Sunday, November 18, 2012

The Young Turks


The old windmill stands unused and overlooks the windless waters of Foça. The town is silent on a Sunday and from the top of the hill where the windmill sits, the sounds of the call to prayer waft over the still water through the afternoon haze.  A soccer game is starting nearby.  The field is clear from atop the hill and the players scuttle about like crabs along the shore, tiny from this vantage point. 

There are some youths loitering near the windmill, aimless.  They smoke cigarettes to make themselves feel older, more in charge of their own destinies, confident that they will never die.  The posture with each other and slap each other into their places in the pecking order of Turkish masculinity, a loud and confident type of movement that is unapologetic and unafraid. 


Recently in my class a student had to memorize a 5 line poem and he chose “We Real Cool.”  He found it on the website I gave them, one of the few who followed instructions.  I asked him why he liked it, and he said that it reminded him of the older boys he knows.  But when he recited the poem, it became clear to me that the ironies were lost on him.  “We die soon,” he said, with a huge smile. 

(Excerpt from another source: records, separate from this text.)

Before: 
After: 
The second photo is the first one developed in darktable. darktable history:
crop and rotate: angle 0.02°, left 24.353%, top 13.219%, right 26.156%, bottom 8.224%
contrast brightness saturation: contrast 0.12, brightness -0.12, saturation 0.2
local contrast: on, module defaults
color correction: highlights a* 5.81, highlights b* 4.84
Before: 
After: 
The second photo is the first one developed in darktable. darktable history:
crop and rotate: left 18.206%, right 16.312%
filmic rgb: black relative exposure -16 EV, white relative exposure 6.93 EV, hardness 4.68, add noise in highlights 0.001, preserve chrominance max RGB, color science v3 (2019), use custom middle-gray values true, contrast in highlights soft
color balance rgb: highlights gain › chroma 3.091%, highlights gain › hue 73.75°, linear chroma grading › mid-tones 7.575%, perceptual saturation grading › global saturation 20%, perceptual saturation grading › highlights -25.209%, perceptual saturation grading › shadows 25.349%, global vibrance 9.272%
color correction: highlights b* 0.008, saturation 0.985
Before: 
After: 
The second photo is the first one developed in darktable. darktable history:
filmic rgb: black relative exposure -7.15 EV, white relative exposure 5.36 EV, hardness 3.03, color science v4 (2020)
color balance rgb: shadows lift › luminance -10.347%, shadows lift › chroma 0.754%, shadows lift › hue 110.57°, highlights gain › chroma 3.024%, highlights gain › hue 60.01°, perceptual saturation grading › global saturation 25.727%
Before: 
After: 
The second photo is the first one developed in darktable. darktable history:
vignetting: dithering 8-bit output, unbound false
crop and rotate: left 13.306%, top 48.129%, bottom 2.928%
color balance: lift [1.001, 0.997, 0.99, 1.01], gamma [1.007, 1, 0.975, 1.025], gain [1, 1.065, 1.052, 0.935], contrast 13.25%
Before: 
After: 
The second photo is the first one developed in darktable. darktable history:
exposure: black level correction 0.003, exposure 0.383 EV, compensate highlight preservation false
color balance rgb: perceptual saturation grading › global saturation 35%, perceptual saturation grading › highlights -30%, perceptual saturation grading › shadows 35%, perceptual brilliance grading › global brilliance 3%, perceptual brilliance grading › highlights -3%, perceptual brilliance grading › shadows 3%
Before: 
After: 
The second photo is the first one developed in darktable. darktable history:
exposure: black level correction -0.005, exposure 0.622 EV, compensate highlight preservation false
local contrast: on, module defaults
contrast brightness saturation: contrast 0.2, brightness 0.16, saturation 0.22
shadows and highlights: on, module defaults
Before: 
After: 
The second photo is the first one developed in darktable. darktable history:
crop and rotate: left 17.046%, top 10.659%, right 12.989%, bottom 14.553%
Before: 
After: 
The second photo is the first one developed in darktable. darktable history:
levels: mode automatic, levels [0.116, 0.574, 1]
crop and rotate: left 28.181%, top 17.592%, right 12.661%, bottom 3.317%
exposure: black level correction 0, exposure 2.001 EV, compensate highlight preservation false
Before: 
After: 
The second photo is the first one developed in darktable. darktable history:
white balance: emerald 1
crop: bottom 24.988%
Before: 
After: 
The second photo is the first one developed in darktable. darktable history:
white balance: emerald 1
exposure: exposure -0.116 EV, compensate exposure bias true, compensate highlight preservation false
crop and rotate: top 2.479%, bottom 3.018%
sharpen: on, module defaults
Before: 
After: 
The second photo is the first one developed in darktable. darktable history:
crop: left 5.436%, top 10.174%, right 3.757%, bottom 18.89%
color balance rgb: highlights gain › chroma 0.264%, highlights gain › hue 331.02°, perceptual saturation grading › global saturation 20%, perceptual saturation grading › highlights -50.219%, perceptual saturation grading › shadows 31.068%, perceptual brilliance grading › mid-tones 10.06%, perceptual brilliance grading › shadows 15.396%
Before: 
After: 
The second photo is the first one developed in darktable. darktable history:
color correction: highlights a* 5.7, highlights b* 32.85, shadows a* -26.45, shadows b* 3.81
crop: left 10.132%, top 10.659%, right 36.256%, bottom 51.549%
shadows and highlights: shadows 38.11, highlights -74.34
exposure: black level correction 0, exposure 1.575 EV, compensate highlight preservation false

The Turkish kids by the windmill overlooking the bay of the town of Foça wish to escape this little fishing village where their headscarf wearing mothers and grandmothers coax gelatinous squid out of the water near the dock each night for their dinners, defeated squid that turn angry colors and discharge inky blackness that mingles with the emptiness of the small town, no lights on, nothing doing.  They are inhaling something inside a bag, breathing deeply in and out, their faces melting into expressionless puddles staring at the ground.  Empty bottles of sealant and glue lie there sticky in the sand at the base of large sandstone boulders that sit as witnesses. 



The soccer game is starting, and the first notes of the Turkish national anthem float out into the air across the boulders.  Its plodding dirge copulates with something inside the boys and they stand quickly erect and form a line.  One stands at attention with a salute, but they all stand silent and face the noise.  The bags and the glue and the cigarettes, broken bottles and tossed rocks sit silently on the ground.  The last note sits plaintively and seems to hang in the haze of afternoon.

I climb off my stony perch and march past the truculent gang of boys.  They stare at the girls that I am with and then address me, the man of the group, as is customary.  They say “where from?” and I tell them America.  But I walk past and pretend that I have somewhere to go.  “Problem?” he says.
“problem YOK! Memnun Oldum.” Nice to meet you. And then I motion to his bag and say “Afiyet Olsun.” This is not really appropriate as it basically means “enjoy your food” or “Bon appetite” but it is something I say when I’m leaving a place where I have to speak Turkish—often a restaurant or a place where people are eating.  This comment seems to shame him or anger him or something and he tails me for about 20 steps, then watches me go and turns away.  I don’t look back.  These kids make me think of school, which is something I don’t want to do on a Sunday. 

The trail snakes down the hill next to a big tin cutout of Mustafa Kemal Ataturk trudging uphill wearing his World War I uniform, his shoulders burdened by many obligations, a definite weight which is seen in his posture.  He is younger in this picture, which I see often, then in the photos you see in offices and in private homes—an image of the elder statesman conducting the duties of office.  There is an old cannon that rests beside a big pile of horse manure.  The date reads 1857-- engraved on the weathered steel.  It points out toward Greece, toward the island of Lesbos, which is not quite visible in the distance.